Everyone boarded the bus early in the morning, and we had our first stop at the Canadian Community Economic Development Network (CCEDNet) Centre which is a social enterprise that connects people and ideas for action to build local economies that strengthen communities and benefit everyone. The building was super busy despite out early morning arrival time. We had a couple of sessions to introduce the concept of the social enterprise and to showcase the working groups. Sessions were facilitated by Michael Barkman who is the Manitoba Network Manager that focuses on leveraging members and government relationships.

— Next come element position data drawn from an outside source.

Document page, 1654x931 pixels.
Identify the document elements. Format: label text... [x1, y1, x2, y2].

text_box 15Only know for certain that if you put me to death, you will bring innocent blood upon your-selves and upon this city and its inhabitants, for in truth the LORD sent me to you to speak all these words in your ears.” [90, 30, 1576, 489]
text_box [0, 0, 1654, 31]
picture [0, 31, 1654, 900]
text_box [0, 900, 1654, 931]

One of the main takeaways for me was that a social enterprise is basically a disruptive scalable business model somewhere between a non-profit and a profitable business.

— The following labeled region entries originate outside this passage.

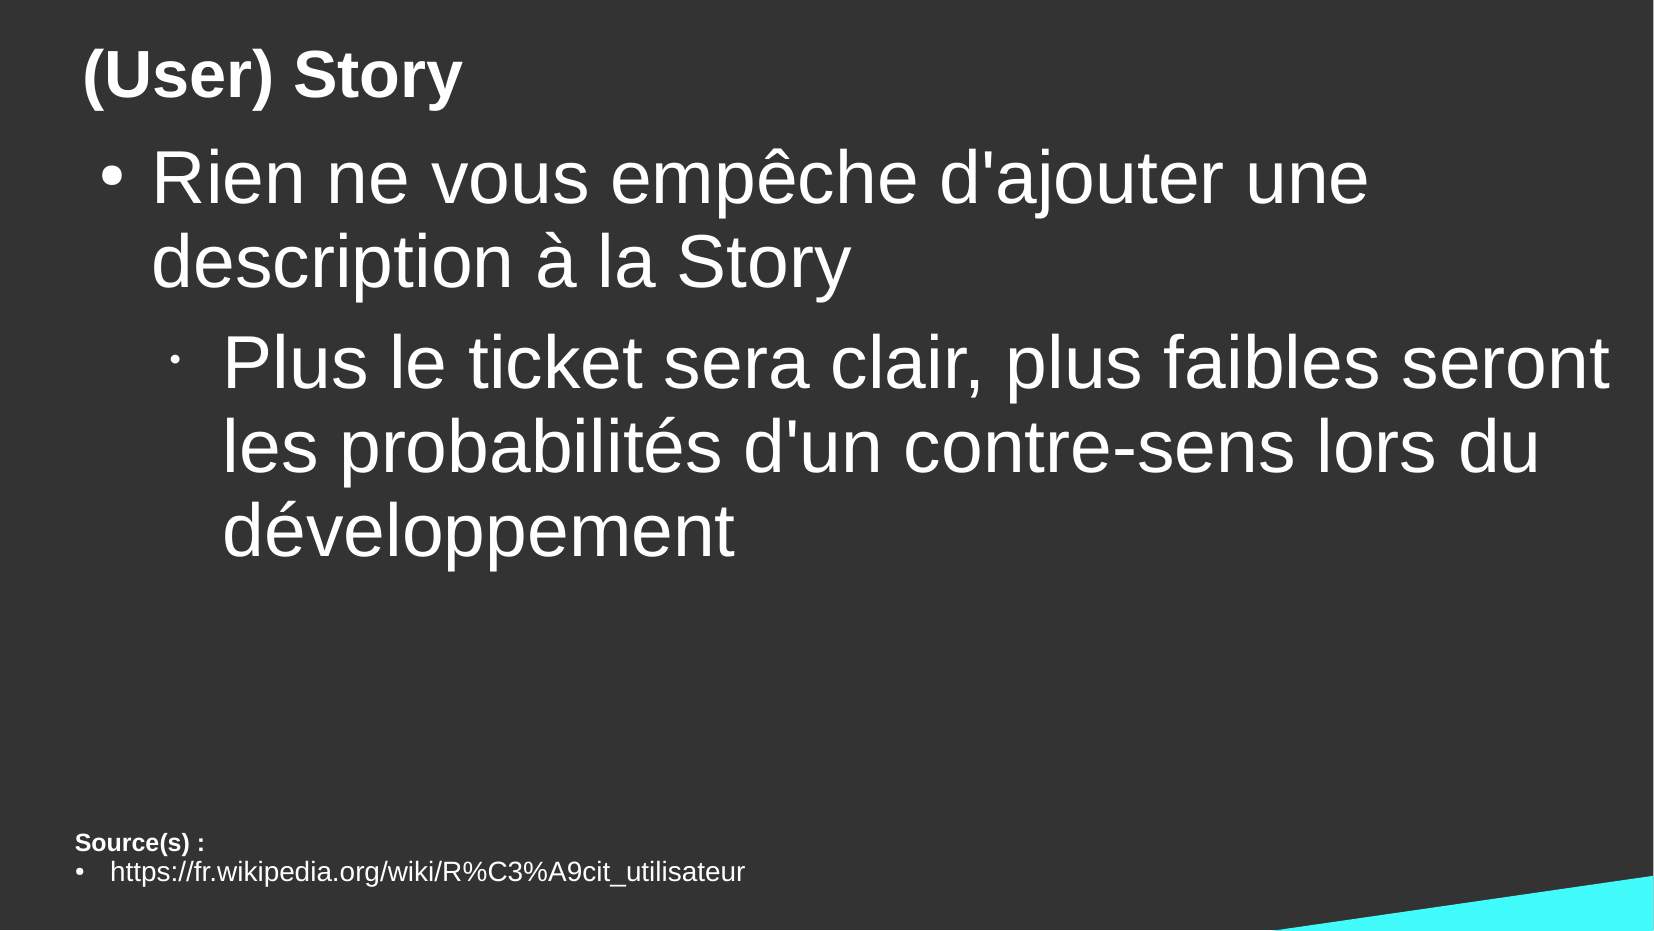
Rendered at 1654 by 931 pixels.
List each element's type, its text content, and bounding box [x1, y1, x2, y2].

text_box [1270, 875, 1654, 931]
title (User) Story [82, 37, 1571, 122]
list Rien ne vous empêche d'ajouter une description à la Story Plus le ticket sera clair, plus faibles seront les probabilités d'un contre-sens lors du développement [80, 135, 1620, 777]
text_box Source(s) : https://fr.wikipedia.org/wiki/R%C3%A9cit_utilisateur [60, 821, 1546, 921]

Here is a list of the social enterprises we have met:
- Aki Energy/Aki Foods which is an Indigenous non-profit social enterprise focused on developing healthy food-based projects that promote employment opportunities and economic development in First Nations communities.
- Purpose Construction which combines social housing development and rehabilitation with trades training and employment run for underrepresented people.

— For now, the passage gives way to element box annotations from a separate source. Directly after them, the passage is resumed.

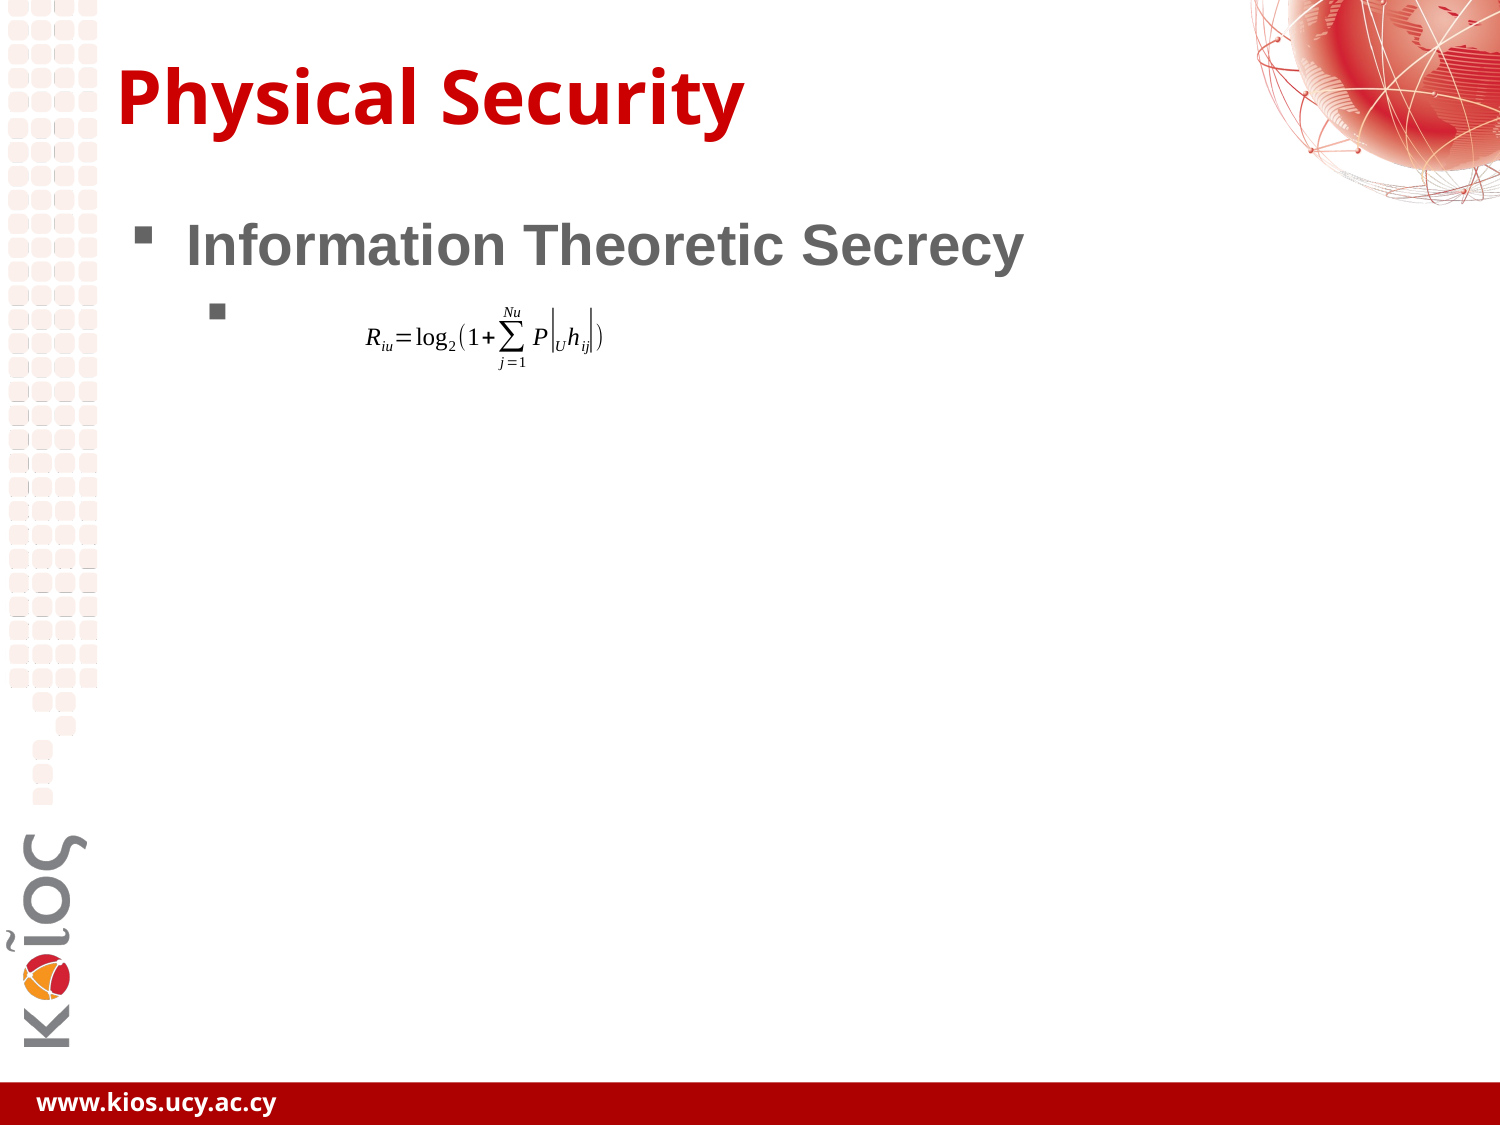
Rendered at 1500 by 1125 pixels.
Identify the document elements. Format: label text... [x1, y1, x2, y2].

title Physical Security [100, 31, 1304, 159]
chart [357, 303, 610, 371]
list Information Theoretic Secrecy [115, 190, 1441, 1047]
picture [6, 835, 87, 1047]
picture [1233, 0, 1500, 225]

- LITE (Local Investment Toward Employment) which helps to create job opportunities for people struggling against barriers to employment to ensure positive job experiences, lives, and improved communities.
- BUILD Inc which provides a six-week in-class training programs for people who face barriers to employment in carpentry.
- SPARK which matches organizations working on critical issues in Winnipeg with people wanting to donate their professional skills for social good.
Just before noon time, we boarded the bus again, moving to North End Women’s Centre (NEWC) where we had the opportunity to look at the initiatives this community has like the transitional housing, parenting programs, counselling, and thrift store. After getting our nice lunch, we had a presentation session by Susan Berthiaume, the special project coordinator who briefed us about the centre strategy and plans. Then, we had a quick site visit to the transitional housing and I was impressed with the level of service and quality of life provided to residents. Next, we walked along Selkirk Avenue to the Urban Circle Training Centre and Makoonsag Intergenerational Children’s Centre where we had presentations and tours for both the centres.
When looking at my watch, I could hardly believe that it was 3:45 p.m. already. Time passed so quickly and to me it was a rich day in leadership and volunteering experience. It was so motivational to learn about how these initiatives are not only leaning on governmental and donors funding but also trying to uncover and innovate ways to recycle the resources they have to get more value to their community and partially self fund the initiatives they envision.